Sounds a bit condescending, if it was "in the bag" as you say I would have stated permission had been granted by my landlord and I needed to finalise building regulations/planning permission.
My apologies I'm not being condescending in the slightest, I'd read the thread bit by bit and, let's say, lost track of where you are with it. I thought you'd spoken with the HA and got 'aproval in principal' and were having to do the follow up paper work.
As someone who works for several significant housing associations, mostly putting right what their tenants have messed up, I'm in a fairly good position to offer my opinions based on my experiences with them.
Surely this is a clause you would have in your tenancy agreement and the need for additional monies from your tenant is taking the biscuit. I'm talking about a housing society here, not someone with a few buy to lets.
Yes of course it's in the clauses but that's based on repairing the damage, not rebuilding alterations. At the end of the day my insurance will go some way towards repairs but there is no way they will cover this sort of thing. I don't want the expense of reinstating fire routes either. If I were to give a tenant permission to do this sort of alteration there would be very little chance of reclaiming costs from them when they leave. I would ensure they pay an additional, refundable and ringfenced, deposit to cover the repair.
I make no apology for only owning a few buy to lets.
The windows are the same upstairs, so the whole escape issue is the same throughout house.
In that case call you HA and ask them to put it right, you should have at least one additional escape route and the window installers will have known that for a rental property.
I always ask for
all of the upstairs windows to be escape windows. The additional cost has only been about £5 per opener and well worth it for peace of mind.
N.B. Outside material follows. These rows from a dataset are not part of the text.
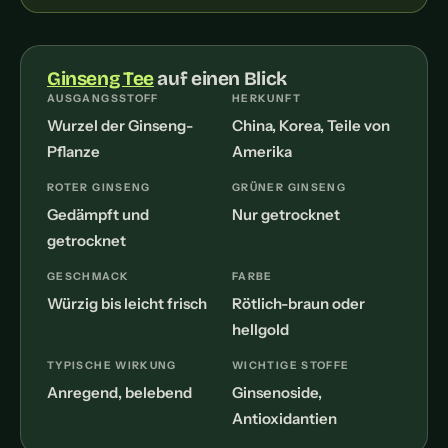
Ginseng Tee
auf einen Blick
AUSGANGSSTOFF
HERKUNFT
Wurzel der Ginseng-
China, Korea, Teile von
Pflanze
Amerika
ROTER GINSENG
GRÜNER GINSENG
Gedämpft und
Nur getrocknet
getrocknet
GESCHMACK
FARBE
Würzig bis leicht frisch
Rötlich-braun oder
hellgold
TYPISCHE WIRKUNG
WICHTIGE STOFFE
Anregend, belebend
Ginsenoside,
Antioxidantien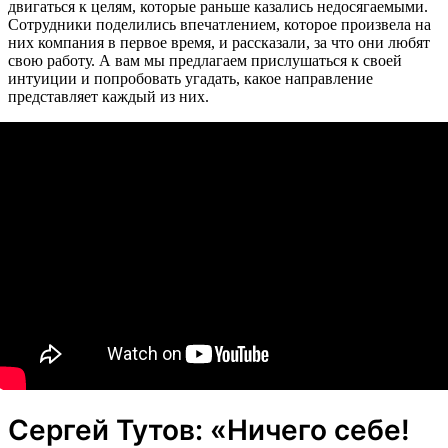
двигаться к целям, которые раньше казались недосягаемыми.
Сотрудники поделились впечатлением, которое произвела на
них компания в первое время, и рассказали, за что они любят
свою работу. А вам мы предлагаем прислушаться к своей
интуиции и попробовать угадать, какое направление
представляет каждый из них.
Сергей Тутов: «Ничего себе!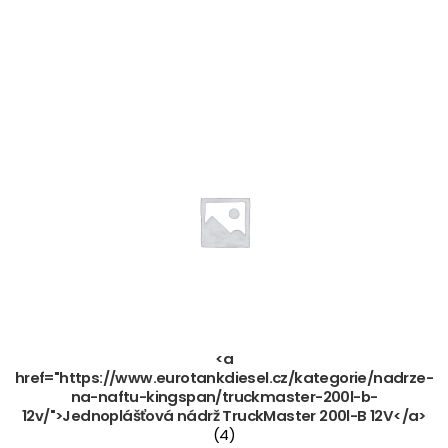
<a
href="https://www.eurotankdiesel.cz/kategorie/nadrze-
na-naftu-kingspan/truckmaster-200l-b-
12v/">Jednoplášťová nádrž TruckMaster 200l-B 12V</a>
(4)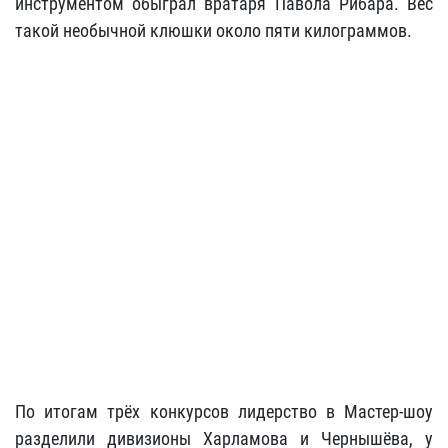
инструментом обыграл вратаря Павола Рибара. Вес
такой необычной клюшки около пяти килограммов.
По итогам трёх конкурсов лидерство в Мастер-шоу
разделили дивизионы Харламова и Чернышёва, у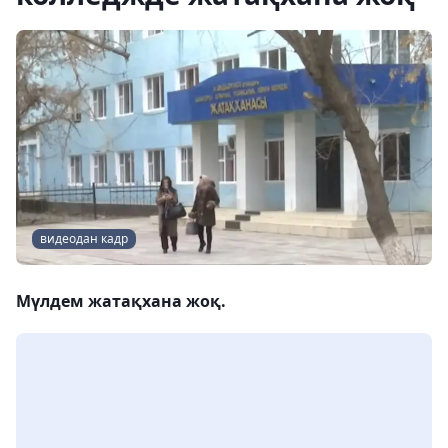
видеодан кадр
Мүлдем жатақхана жоқ.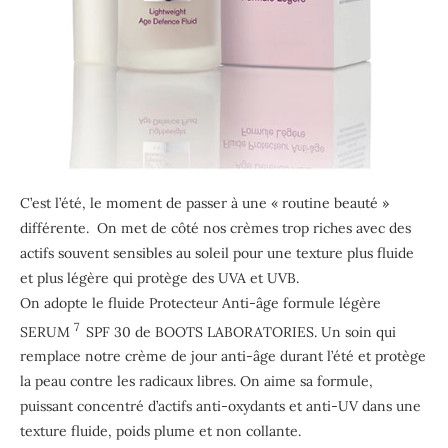
C’est l’été, le moment de passer à une « routine beauté »
différente. On met de côté nos crèmes trop riches avec des
actifs souvent sensibles au soleil pour une texture plus fluide
et plus légère qui protège des UVA et UVB.
On adopte le fluide Protecteur Anti-âge formule légère
7
SERUM
SPF 30 de BOOTS LABORATORIES. Un soin qui
remplace notre crème de jour anti-âge durant l’été et protège
la peau contre les radicaux libres. On aime sa formule,
puissant concentré d’actifs anti-oxydants et anti-UV dans une
texture fluide, poids plume et non collante.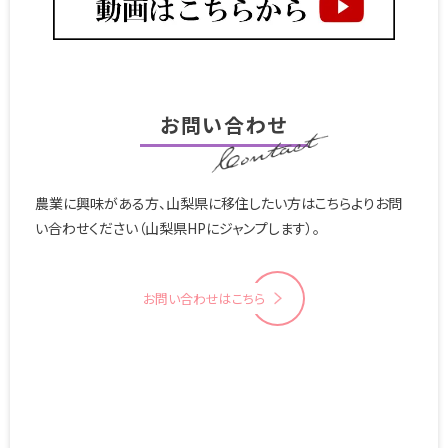
お問い合わせ
農業に興味がある方、山梨県に移住したい方はこちらよりお問
い合わせください（山梨県HPにジャンプします）。
お問い合わせはこちら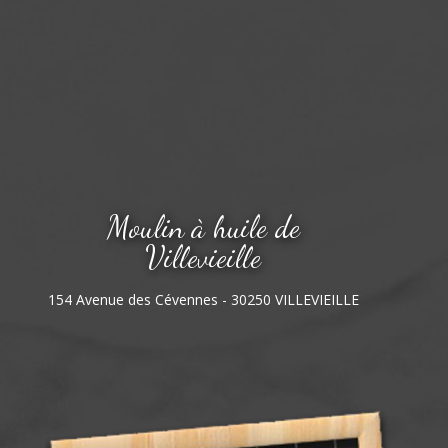
Moulin à huile de
Villevieille
154 Avenue des Cévennes - 30250 VILLEVIEILLE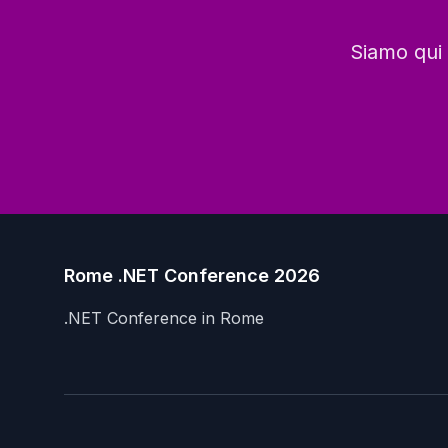
Siamo qui 
Rome .NET Conference 2026
.NET Conference in Rome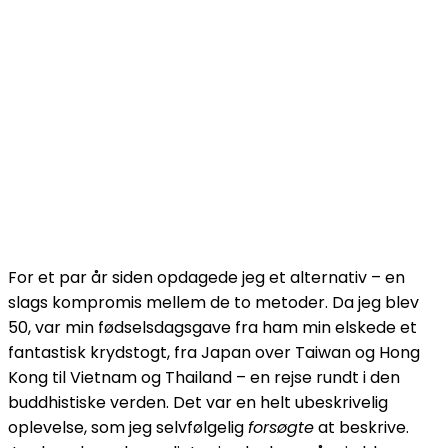
For et par år siden opdagede jeg et alternativ – en
slags kompromis mellem de to metoder. Da jeg blev
50, var min fødselsdagsgave fra ham min elskede et
fantastisk krydstogt, fra Japan over Taiwan og Hong
Kong til Vietnam og Thailand – en rejse rundt i den
buddhistiske verden. Det var en helt ubeskrivelig
oplevelse, som jeg selvfølgelig
forsøgte
at beskrive.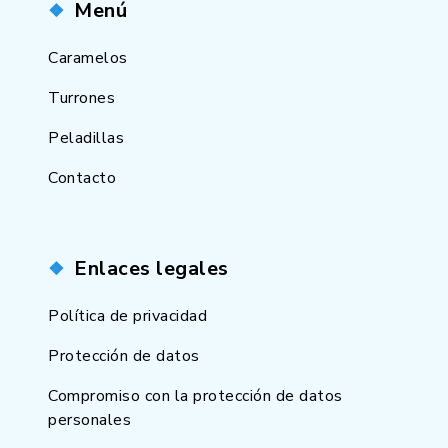
Menú
Caramelos
Turrones
Peladillas
Contacto
Enlaces legales
Política de privacidad
Protección de datos
Compromiso con la protección de datos
personales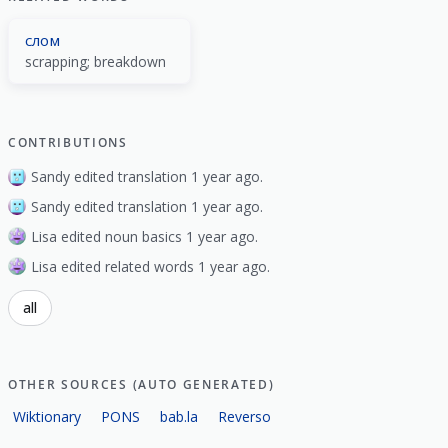
слом
scrapping; breakdown
CONTRIBUTIONS
Sandy edited translation 1 year ago.
Sandy edited translation 1 year ago.
Lisa edited noun basics 1 year ago.
Lisa edited related words 1 year ago.
all
OTHER SOURCES (AUTO GENERATED)
Wiktionary
PONS
bab.la
Reverso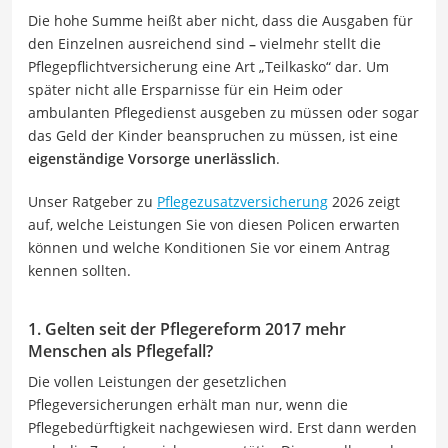
Die hohe Summe heißt aber nicht, dass die Ausgaben für
den Einzelnen ausreichend sind
–
vielmehr stellt die
Pflegepflichtversicherung eine Art „Teilkasko“ dar. Um
später nicht alle Ersparnisse für ein Heim oder
ambulanten Pflegedienst ausgeben zu müssen oder sogar
das Geld der Kinder beanspruchen zu müssen, ist eine
eigenständige Vorsorge unerlässlich
.
Unser Ratgeber zu
Pflegezusatzversicherung
2026 zeigt
auf, welche Leistungen Sie von diesen Policen erwarten
können und welche Konditionen Sie vor einem Antrag
kennen sollten.
1. Gelten seit der Pflegereform 2017 mehr
Menschen als Pflegefall?
Die vollen Leistungen der gesetzlichen
Pflegeversicherungen erhält man nur, wenn die
Pflegebedürftigkeit nachgewiesen wird. Erst dann werden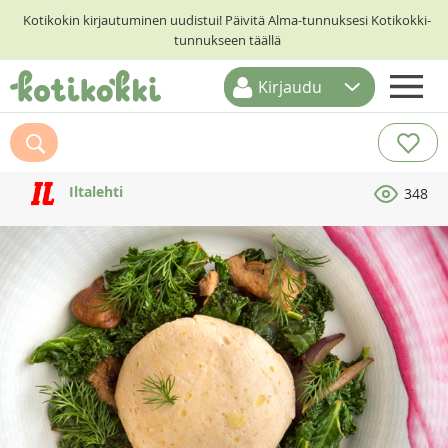
Kotikokin kirjautuminen uudistui! Päivitä Alma-tunnuksesi Kotikokki-
tunnukseen täällä
Kirjaudu
ETUSIVU
RESEPTIHAKU
Iltalehti
348
RUOKATEEMAT
KESKUSTELUT
KOTIKOKIT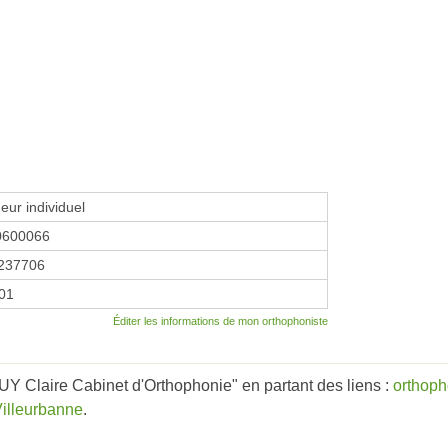
eur individuel
0600066
237706
001
Éditer les informations de mon orthophoniste
 Claire Cabinet d'Orthophonie" en partant des liens :
orthop
Villeurbanne
.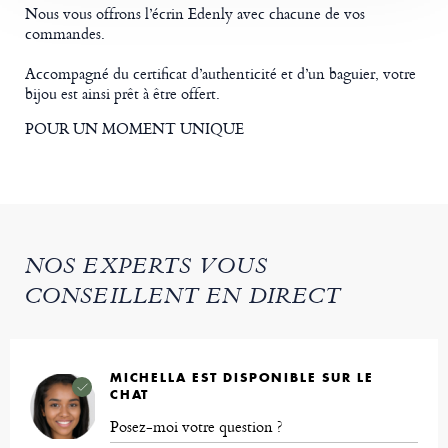
Nous vous offrons l’écrin Edenly avec chacune de vos
commandes.
Accompagné du certificat d’authenticité et d’un baguier, votre
bijou est ainsi prêt à être offert.
POUR UN MOMENT UNIQUE
NOS EXPERTS VOUS
CONSEILLENT EN DIRECT
MICHELLA EST DISPONIBLE SUR LE
CHAT
Posez-moi votre question ?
Please don't criticise when you are offered some very sensible advice from people with a wealth of experience to draw upon, I know you were only asking about the switch so I'll apologise for pointing out some of the other aspects that you are likely to encounter.
Oh and by the way large HA's are far more likely to refuse the permission or add the additional clauses than someone with a few buy to lets.
I wish you all the best with your project, genuinely.